*Required work*
Copy out the records precisely, omitting pictures.

*Materials provided*

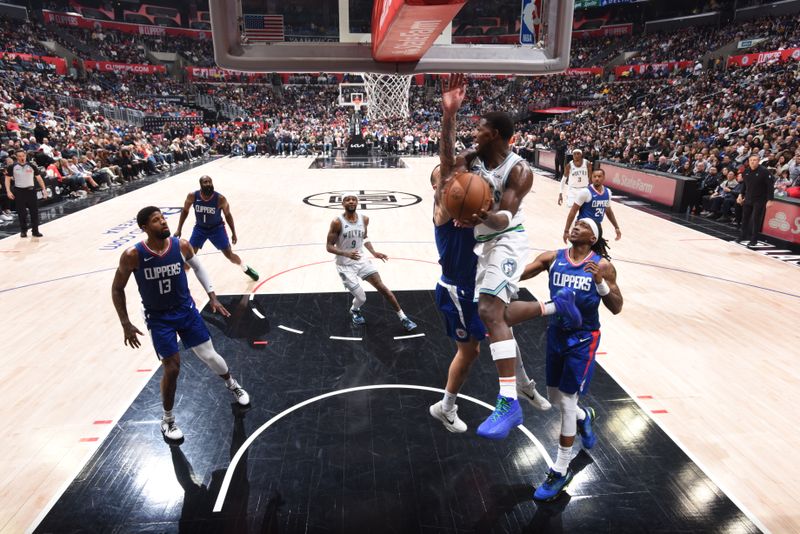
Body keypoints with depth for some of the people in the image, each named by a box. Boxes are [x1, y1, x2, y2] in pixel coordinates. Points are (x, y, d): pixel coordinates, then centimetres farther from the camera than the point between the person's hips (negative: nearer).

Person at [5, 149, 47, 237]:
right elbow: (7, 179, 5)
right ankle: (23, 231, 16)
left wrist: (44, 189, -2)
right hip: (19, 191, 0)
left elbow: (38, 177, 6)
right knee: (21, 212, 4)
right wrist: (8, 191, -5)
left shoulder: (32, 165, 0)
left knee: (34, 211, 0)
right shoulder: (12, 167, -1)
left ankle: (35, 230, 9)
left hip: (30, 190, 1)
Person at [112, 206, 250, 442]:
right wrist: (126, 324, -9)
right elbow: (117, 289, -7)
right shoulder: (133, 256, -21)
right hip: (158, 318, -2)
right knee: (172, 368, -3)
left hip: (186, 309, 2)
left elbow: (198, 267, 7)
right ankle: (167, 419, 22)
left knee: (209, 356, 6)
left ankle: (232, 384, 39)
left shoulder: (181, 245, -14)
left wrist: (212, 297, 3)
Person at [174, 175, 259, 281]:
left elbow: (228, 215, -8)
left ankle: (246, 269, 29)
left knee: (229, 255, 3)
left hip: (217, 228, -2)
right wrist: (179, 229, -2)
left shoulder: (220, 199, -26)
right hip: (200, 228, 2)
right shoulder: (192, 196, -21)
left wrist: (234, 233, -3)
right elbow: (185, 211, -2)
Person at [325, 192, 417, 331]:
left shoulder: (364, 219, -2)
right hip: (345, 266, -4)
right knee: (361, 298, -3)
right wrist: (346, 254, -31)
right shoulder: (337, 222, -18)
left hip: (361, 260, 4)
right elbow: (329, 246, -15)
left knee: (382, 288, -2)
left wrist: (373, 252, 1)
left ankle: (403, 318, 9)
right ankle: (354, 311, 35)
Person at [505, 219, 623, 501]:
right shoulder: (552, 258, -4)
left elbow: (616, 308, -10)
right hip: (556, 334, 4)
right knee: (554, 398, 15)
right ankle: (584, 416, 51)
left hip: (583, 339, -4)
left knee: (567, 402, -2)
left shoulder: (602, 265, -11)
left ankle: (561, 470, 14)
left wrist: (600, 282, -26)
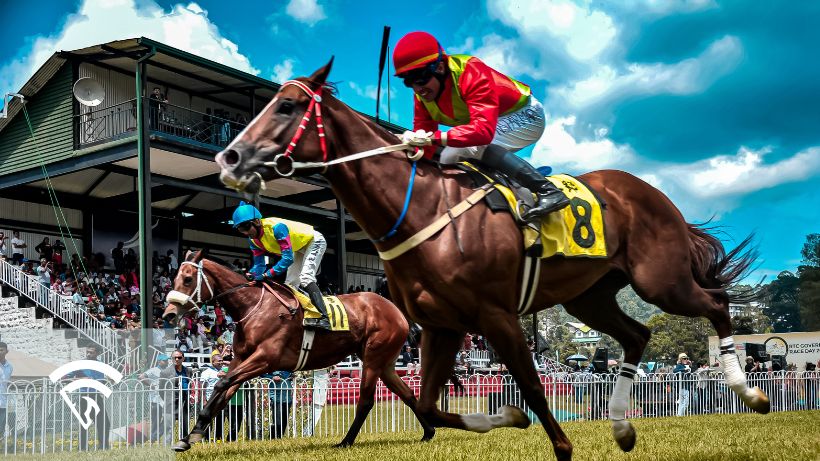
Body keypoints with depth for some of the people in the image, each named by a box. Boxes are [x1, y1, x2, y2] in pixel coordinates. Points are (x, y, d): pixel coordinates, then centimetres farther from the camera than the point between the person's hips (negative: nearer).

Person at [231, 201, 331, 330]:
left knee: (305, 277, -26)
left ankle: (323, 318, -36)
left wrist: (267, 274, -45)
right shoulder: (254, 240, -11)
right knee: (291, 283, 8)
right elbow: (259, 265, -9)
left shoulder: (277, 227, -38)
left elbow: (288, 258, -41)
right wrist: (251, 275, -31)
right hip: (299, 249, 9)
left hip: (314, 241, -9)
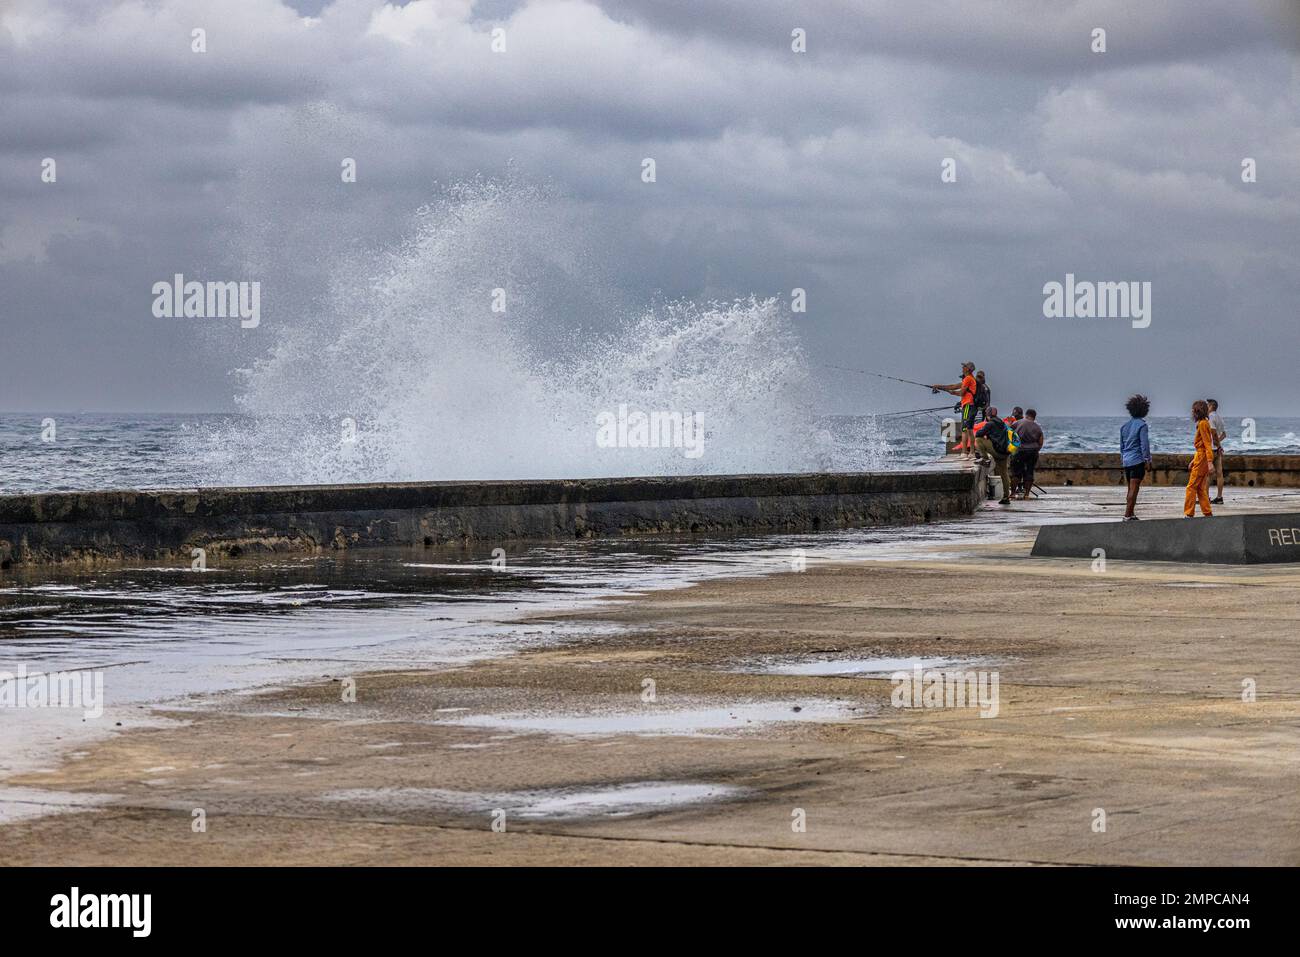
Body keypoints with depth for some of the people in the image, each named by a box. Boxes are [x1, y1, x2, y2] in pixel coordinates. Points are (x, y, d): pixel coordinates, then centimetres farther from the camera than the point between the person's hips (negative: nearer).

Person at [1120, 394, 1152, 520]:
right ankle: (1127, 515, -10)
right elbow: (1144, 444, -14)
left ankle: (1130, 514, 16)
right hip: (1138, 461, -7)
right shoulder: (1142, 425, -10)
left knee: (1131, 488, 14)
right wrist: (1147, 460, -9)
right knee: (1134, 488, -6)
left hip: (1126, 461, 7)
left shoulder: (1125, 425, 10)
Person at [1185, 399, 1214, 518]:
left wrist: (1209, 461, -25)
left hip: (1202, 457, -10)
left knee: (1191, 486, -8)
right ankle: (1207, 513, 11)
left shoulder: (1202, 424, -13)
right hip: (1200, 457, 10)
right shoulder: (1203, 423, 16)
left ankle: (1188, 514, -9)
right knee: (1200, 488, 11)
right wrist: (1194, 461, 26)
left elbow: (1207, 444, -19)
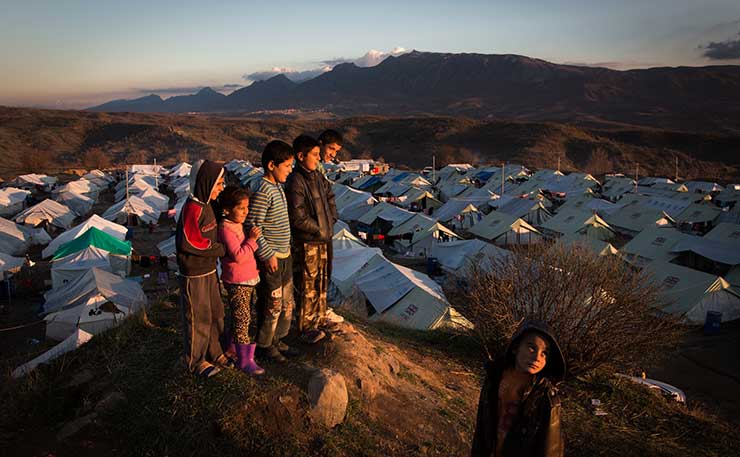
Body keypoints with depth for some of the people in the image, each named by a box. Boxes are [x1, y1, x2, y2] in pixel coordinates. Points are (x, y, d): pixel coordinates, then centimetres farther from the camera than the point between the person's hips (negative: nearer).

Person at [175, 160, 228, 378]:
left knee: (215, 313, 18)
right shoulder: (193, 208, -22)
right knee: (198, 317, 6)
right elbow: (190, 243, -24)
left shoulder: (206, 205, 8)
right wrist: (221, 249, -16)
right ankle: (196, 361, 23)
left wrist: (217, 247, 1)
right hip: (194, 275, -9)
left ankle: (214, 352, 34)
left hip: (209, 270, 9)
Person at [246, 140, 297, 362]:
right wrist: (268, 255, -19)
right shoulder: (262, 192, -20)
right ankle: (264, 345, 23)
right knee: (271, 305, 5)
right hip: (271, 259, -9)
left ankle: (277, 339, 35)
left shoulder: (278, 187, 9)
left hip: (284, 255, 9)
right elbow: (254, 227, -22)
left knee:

*Exercise result*
Body keypoints with depth for some of the people in the image, each named by a box. Boxes are [x1, y1, x2, y2] in pixel coordinates. Points are (x, y, d): pixel coordinates, then centimetres farther from the camera than the point between the person's hips (negative: nearer).

Person at [5, 149, 47, 237]:
right elbow: (7, 179, 5)
right ankle: (23, 231, 16)
left wrist: (44, 189, -2)
right hip: (19, 191, 0)
left elbow: (38, 177, 6)
right knee: (21, 212, 4)
right wrist: (8, 191, -5)
left shoulder: (32, 165, 0)
left knee: (34, 211, 0)
right shoulder: (12, 167, -1)
left ankle: (35, 230, 9)
left hip: (30, 190, 1)
Person at [112, 206, 250, 442]:
right wrist: (126, 324, -9)
right elbow: (117, 289, -7)
right shoulder: (133, 256, -21)
right hip: (158, 318, -2)
right knee: (172, 368, -3)
left hip: (186, 309, 2)
left elbow: (198, 267, 7)
right ankle: (167, 419, 22)
left knee: (209, 356, 6)
left ankle: (232, 384, 39)
left shoulder: (181, 245, -14)
left wrist: (212, 297, 3)
Person at [174, 175, 259, 281]:
left elbow: (228, 215, -8)
left ankle: (246, 269, 29)
left knee: (229, 255, 3)
left hip: (217, 228, -2)
right wrist: (179, 229, -2)
left shoulder: (220, 199, -26)
right hip: (200, 228, 2)
right shoulder: (192, 196, -21)
left wrist: (234, 233, -3)
right elbow: (185, 211, -2)
Person at [325, 192, 417, 331]:
left shoulder: (364, 219, -2)
right hip: (345, 266, -4)
right knee: (361, 298, -3)
right wrist: (346, 254, -31)
right shoulder: (337, 222, -18)
left hip: (361, 260, 4)
right elbow: (329, 246, -15)
left knee: (382, 288, -2)
left wrist: (373, 252, 1)
left ankle: (403, 318, 9)
right ankle: (354, 311, 35)
Person at [505, 219, 623, 501]:
right shoulder: (552, 258, -4)
left elbow: (616, 308, -10)
right hip: (556, 334, 4)
right knee: (554, 398, 15)
right ankle: (584, 416, 51)
left hip: (583, 339, -4)
left knee: (567, 402, -2)
left shoulder: (602, 265, -11)
left ankle: (561, 470, 14)
left wrist: (600, 282, -26)
Body keypoints with depth for some of the people in the image, each named by a box. Boxes are [x1, y1, x2, y2] in pixel coordinates. Points are (x, y, d): pixel coordinates, then centimetres farther from the camera than the point between the person's hips (negative: nearer).

Person at [231, 201, 331, 330]:
left knee: (305, 277, -26)
left ankle: (323, 318, -36)
left wrist: (267, 274, -45)
right shoulder: (254, 240, -11)
right knee: (291, 283, 8)
right elbow: (259, 265, -9)
left shoulder: (277, 227, -38)
left elbow: (288, 258, -41)
right wrist: (251, 275, -31)
right hip: (299, 249, 9)
left hip: (314, 241, -9)
Body keypoints with depth for some of the people in the image, each named by a box. Boxes are [x1, y1, x2, y2] in pixel coordinates. Points are (x, y, d): pixel coordinates, then centimetres farther from the camera than the point between the person's hips (negative: nearer).

Person at [1120, 394, 1152, 520]:
right ankle: (1127, 515, -10)
right elbow: (1144, 444, -14)
left ankle: (1130, 514, 16)
right hip: (1138, 461, -7)
right shoulder: (1142, 425, -10)
left knee: (1131, 488, 14)
right wrist: (1147, 460, -9)
right knee: (1134, 488, -6)
left hip: (1126, 461, 7)
left shoulder: (1125, 425, 10)
Person at [1185, 399, 1214, 518]:
left wrist: (1209, 461, -25)
left hip: (1202, 457, -10)
left knee: (1191, 486, -8)
right ankle: (1207, 513, 11)
left shoulder: (1202, 424, -13)
right hip: (1200, 457, 10)
right shoulder: (1203, 423, 16)
left ankle: (1188, 514, -9)
right knee: (1200, 488, 11)
right wrist: (1194, 461, 26)
left elbow: (1207, 444, -19)
Body keypoints with depth for some of the people in the image, each named by a box. Boxes are [x1, y1, x2, y2] in pixel coordinates. Points are (x, y, d): pixel coordinates, then centimetres farther from the camera than the point between the person's hips (negative: nearer).

Person at [175, 160, 228, 378]:
left knee: (215, 313, 18)
right shoulder: (193, 208, -22)
right knee: (198, 317, 6)
right elbow: (190, 243, -24)
left shoulder: (206, 205, 8)
right wrist: (221, 249, -16)
right ankle: (196, 361, 23)
left wrist: (217, 247, 1)
right hip: (194, 275, -9)
left ankle: (214, 352, 34)
left hip: (209, 270, 9)
Person at [246, 140, 297, 362]:
right wrist: (268, 255, -19)
right shoulder: (262, 192, -20)
right ankle: (264, 345, 23)
right knee: (271, 305, 5)
right hip: (271, 259, -9)
left ankle: (277, 339, 35)
left shoulder: (278, 187, 9)
left hip: (284, 255, 9)
right elbow: (254, 227, -22)
left knee:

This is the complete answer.